Era famosa e drammatica l'esclusione che gli stranieri dovevano accettare, qualora volessero entrare nel tempio di Gerusalemme. Un muro, alto circa un metro e mezzo, circonda tutta l'area sacra del tempio ed è vietato l'ingresso ai pagani, pena la condanna a morte. Lo ricordano 13 piccole lapidi con una scritta in greco e latino. In tal modo viene garantita la separazione e la lacerazione dell'umanità. Il popolo d'Israele è convinto che la differenza e la esclusione fosse voluta da Dio: d a una parte l'elezione e dall'altra l'esclusione. "Un tempo voi- e Paolo si rivolge ai greci di Efeso - eravate morti a causa dei vostri peccati". Ma poi fa riferimento anche al suo popolo: "Anche noi, per le nostre passioni carnali eravamo per natura meritevoli d'ira" (2,1-3). "Ma Dio, che è ricco di misericordia, da morti che eravamo ci ha fatto rivivere con Cristo; per grazia siete stati salvati" (2,4-5). Il pensiero viene ripreso: "Ricordatevi che in quel tempo eravate senza Cristo, esclusi dalla cittadinanza d'Israele, estranei ai patti della promessa, senza speranza e senza Dio nel mondo. Voi esclusi dal popolo di Dio, siete diventati vicini grazie al sangue di Cristo" (2,12-13). In questa lettura viene sviluppata, si può dire, la teologia della memoria: il prima e il poi del mondo pagano, il prima e il poi del mondo ebraico. Tra il presente e il passato, si stabilisce la pienezza della chiesa.

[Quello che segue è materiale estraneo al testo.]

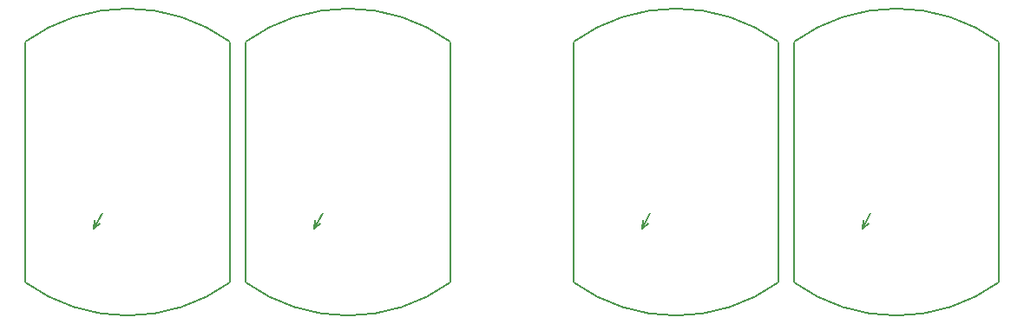
<source format=gbr>
G04 #@! TF.GenerationSoftware,KiCad,Pcbnew,(5.1.5-0-10_14)*
G04 #@! TF.CreationDate,2020-03-24T18:15:21-07:00*
G04 #@! TF.ProjectId,display_module,64697370-6c61-4795-9f6d-6f64756c652e,rev?*
G04 #@! TF.SameCoordinates,Original*
G04 #@! TF.FileFunction,Legend,Bot*
G04 #@! TF.FilePolarity,Positive*
%FSLAX46Y46*%
G04 Gerber Fmt 4.6, Leading zero omitted, Abs format (unit mm)*
G04 Created by KiCad (PCBNEW (5.1.5-0-10_14)) date 2020-03-24 18:15:21*
%MOMM*%
%LPD*%
G04 APERTURE LIST*
%ADD10C,0.150000*%
G04 APERTURE END LIST*
D10*
X182700000Y-111500000D02*
X183300000Y-111000000D01*
X182700000Y-111500000D02*
X182800000Y-110700000D01*
X183500000Y-110000000D02*
X182700000Y-111500000D01*
X195968330Y-93229292D02*
G75*
G03X186000000Y-90000000I-9968330J-13770708D01*
G01*
X195975179Y-116765747D02*
G75*
G02X186000000Y-120000000I-9975179J13765747D01*
G01*
X176000000Y-116700000D02*
X176000000Y-93300000D01*
X196000000Y-93300000D02*
X196000000Y-116700000D01*
X176031670Y-116770708D02*
G75*
G03X186000000Y-120000000I9968330J13770708D01*
G01*
X176024821Y-93234253D02*
G75*
G02X186000000Y-90000000I9975179J-13765747D01*
G01*
X107700000Y-111500000D02*
X108300000Y-111000000D01*
X107700000Y-111500000D02*
X107800000Y-110700000D01*
X108500000Y-110000000D02*
X107700000Y-111500000D01*
X120968330Y-93229292D02*
G75*
G03X111000000Y-90000000I-9968330J-13770708D01*
G01*
X120975179Y-116765747D02*
G75*
G02X111000000Y-120000000I-9975179J13765747D01*
G01*
X101000000Y-116700000D02*
X101000000Y-93300000D01*
X121000000Y-93300000D02*
X121000000Y-116700000D01*
X101031670Y-116770708D02*
G75*
G03X111000000Y-120000000I9968330J13770708D01*
G01*
X101024821Y-93234253D02*
G75*
G02X111000000Y-90000000I9975179J-13765747D01*
G01*
X161200000Y-111500000D02*
X161800000Y-111000000D01*
X161200000Y-111500000D02*
X161300000Y-110700000D01*
X162000000Y-110000000D02*
X161200000Y-111500000D01*
X174468330Y-93229292D02*
G75*
G03X164500000Y-90000000I-9968330J-13770708D01*
G01*
X174475179Y-116765747D02*
G75*
G02X164500000Y-120000000I-9975179J13765747D01*
G01*
X154500000Y-116700000D02*
X154500000Y-93300000D01*
X174500000Y-93300000D02*
X174500000Y-116700000D01*
X154531670Y-116770708D02*
G75*
G03X164500000Y-120000000I9968330J13770708D01*
G01*
X154524821Y-93234253D02*
G75*
G02X164500000Y-90000000I9975179J-13765747D01*
G01*
X129200000Y-111500000D02*
X129800000Y-111000000D01*
X129200000Y-111500000D02*
X129300000Y-110700000D01*
X130000000Y-110000000D02*
X129200000Y-111500000D01*
X142468330Y-93229292D02*
G75*
G03X132500000Y-90000000I-9968330J-13770708D01*
G01*
X142475179Y-116765747D02*
G75*
G02X132500000Y-120000000I-9975179J13765747D01*
G01*
X122500000Y-116700000D02*
X122500000Y-93300000D01*
X142500000Y-93300000D02*
X142500000Y-116700000D01*
X122531670Y-116770708D02*
G75*
G03X132500000Y-120000000I9968330J13770708D01*
G01*
X122524821Y-93234253D02*
G75*
G02X132500000Y-90000000I9975179J-13765747D01*
G01*
M02*

</source>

E al v 12, riportato sopra, sono elencati 5 privilegi tradizionali, attribuiti al popolo di Dio, dei quali il popolo pagano è sprovvisto: avere il Cristo ( ma andrebbe chiarito se qui si parla della funzione del Messia o precisamente di Gesù), appartenere alla stirpe d'Israele, essere destinatari dell'alleanza conclusa da Dio, avere una speranza, avere la convinzione di conoscere il vero Dio e di non essere considerati come dei "senza Dio" (in greco atheos).

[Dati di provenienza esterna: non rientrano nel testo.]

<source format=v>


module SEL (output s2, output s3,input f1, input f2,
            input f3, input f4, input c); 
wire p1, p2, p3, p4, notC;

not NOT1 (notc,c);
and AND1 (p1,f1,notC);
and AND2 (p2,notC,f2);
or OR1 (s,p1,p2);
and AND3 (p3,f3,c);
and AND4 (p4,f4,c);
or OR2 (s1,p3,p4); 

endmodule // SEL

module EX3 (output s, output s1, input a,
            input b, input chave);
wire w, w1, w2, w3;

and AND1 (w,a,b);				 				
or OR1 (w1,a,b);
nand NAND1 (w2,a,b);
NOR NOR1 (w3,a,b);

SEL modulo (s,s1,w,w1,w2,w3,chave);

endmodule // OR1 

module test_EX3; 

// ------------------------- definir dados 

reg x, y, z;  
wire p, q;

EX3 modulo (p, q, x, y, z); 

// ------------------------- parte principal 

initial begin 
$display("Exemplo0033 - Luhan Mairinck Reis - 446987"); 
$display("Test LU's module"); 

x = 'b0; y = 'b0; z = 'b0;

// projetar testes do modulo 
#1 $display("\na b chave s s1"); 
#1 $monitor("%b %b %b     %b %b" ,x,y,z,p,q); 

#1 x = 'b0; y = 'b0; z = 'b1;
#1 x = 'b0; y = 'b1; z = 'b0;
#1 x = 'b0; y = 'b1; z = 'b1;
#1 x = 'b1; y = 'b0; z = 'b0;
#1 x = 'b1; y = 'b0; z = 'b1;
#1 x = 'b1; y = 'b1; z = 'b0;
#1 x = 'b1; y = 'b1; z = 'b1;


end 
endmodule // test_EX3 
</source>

"Gesù è la nostra pace": colui che abbatte i muri di separazione e lo farà sempre più, fino a raggiungere tutti i popoli nel presente e nel futuro. Dio ha creato tutta l'umanità e sente che ciascuno è suo figlio. Il male che ci circuisce e ci inganna commuove anche il cuore di Dio poiché ogni persona viene truffata. Così Dio ha abrogato la legge giudaica e, con la sua venuta tra noi, ha abolito la distanza tra cielo e terra, annunciando la pace.

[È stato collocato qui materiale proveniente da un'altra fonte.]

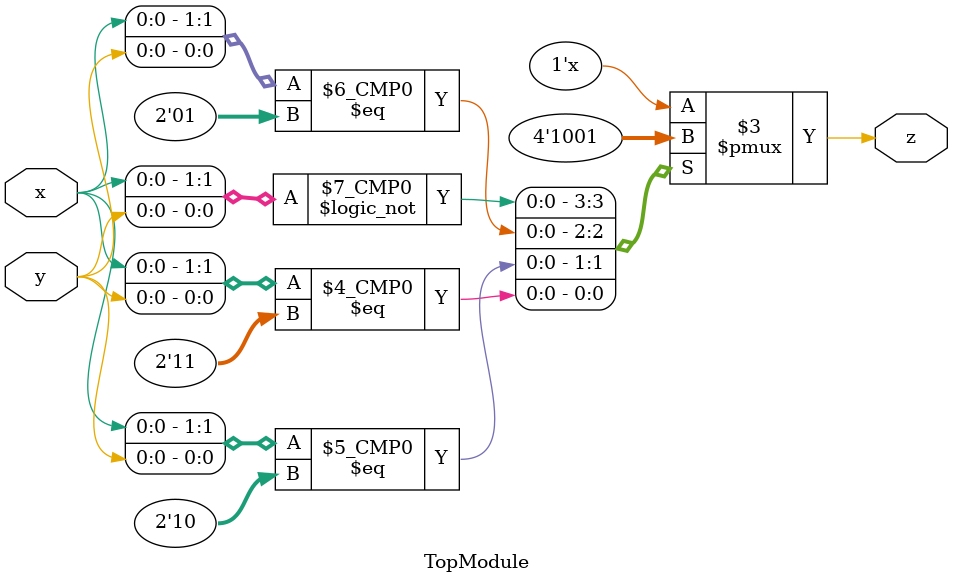
<source format=sv>
module TopModule (
    input logic x,  // 1-bit input
    input logic y,  // 1-bit input
    output logic z  // 1-bit output
);

    initial begin
        z = 1;  // Initialize z to 1 at time 0
    end

    always @(*) begin
        case ({x, y})
            2'b00: z = 1;
            2'b01: z = 0;
            2'b10: z = 0;
            2'b11: z = 1;
            default: z = 1; // Default behavior (should not occur)
        endcase
    end

endmodule
</source>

Nel brano di oggi, Paolo richiama l'universalità di questa chiamata e il superamento della separazione tra giudei e pagani, realizzato, nella storia, attraverso l'annuncio della pace portata da Gesù ai lontani e ai vicini (2,17).Poiché l'impero ha goduto di circa cinquant'anni di pace, al tempo di Cesare Augusto, tutti si sono accorti del valore della serenità nella convivenza, dopo le lunghe guerre civili del secolo precedente. Ora quel richiamo, fattosi sempre più esperienza impellente, dovrebbe poter entrare nelle coscienze di ciascuno per costituire una attesa, una responsabilità ed una fraternità. Ma la pace di Gesù è ancor più capace dell'impero di portare frutti e va annunciata ai vicini ed ai lontani, superando le lacerazioni, le diffidenze, le esclusioni. Così "possiamo presentarci insieme al Padre nell'unico Spirito" (2,18).

Luca 3, 15-16. 21-22
In quel tempo. Poiché il popolo era in attesa e tutti, riguardo a Giovanni, si domandavano in cuor loro se non fosse lui il Cristo, Giovanni rispose a tutti dicendo: «Io vi battezzo con acqua; ma viene colui che è più forte di me, a cui non sono degno di slegare i lacci dei sandali. Egli vi battezzerà in Spirito Santo e fuoco». Ed ecco, mentre tutto il popolo veniva battezzato e Gesù, ricevuto anche lui il battesimo, stava in preghiera, il cielo si aprì e discese sopra di lui lo Spirito Santo in forma corporea, come una colomba, e venne una voce dal cielo: «Tu sei il Figlio mio, l’amato: in te ho posto il mio compiacimento».

Dopo il Battesimo Gesù prega (!) e, nella preghiera fa esperienza di essere abitato dallo Spirito Santo e tutti sentono la voce del Padre: "Tu sei il mio figlio bene-amato, in te mi sono compiaciuto". Tutti noi veniamo educati a meritarci di essere amati, a compiere delle cose che ci rendono meritevoli dell'affetto altrui; sin da piccoli siamo educati ad essere buoni alunni, buoni figli, buoni fidanzati, buoni sposi, buoni genitori, buoni amici, o bravo parroco... il mondo premia le persone che riescono, che sono capaci... e s'insinua l'idea che Dio ci ama, certo, ma a certe condizioni. Dio, invece, mi dice che io sono amato bene, dall'inizio, prima di agire: Dio non mi ama perché sono buono ma - amandomi - mi rende buono. Dio si compiace di me perché vede il capolavoro che sono, l'opera d'arte che posso diventare, la dignità di cui egli mi ha rivestito. Allora, ma solo allora, potrò guardare al percorso da fare per diventare opera d'arte, alle fatiche che mi frenano, alle fragilità che devo superare. Il cristianesimo è tutto qui, Dio mi ama per ciò che sono, Dio mi svela in profondità ciò che sono: bene-amato. È difficile amare "bene", l'amore è grandioso e ambiguo, può costruire e distruggere, non si tratta di adorare qualcuno, ma di amarlo "bene", renderlo autonomo, adulto, vero, consapevole. Così Dio fa con me.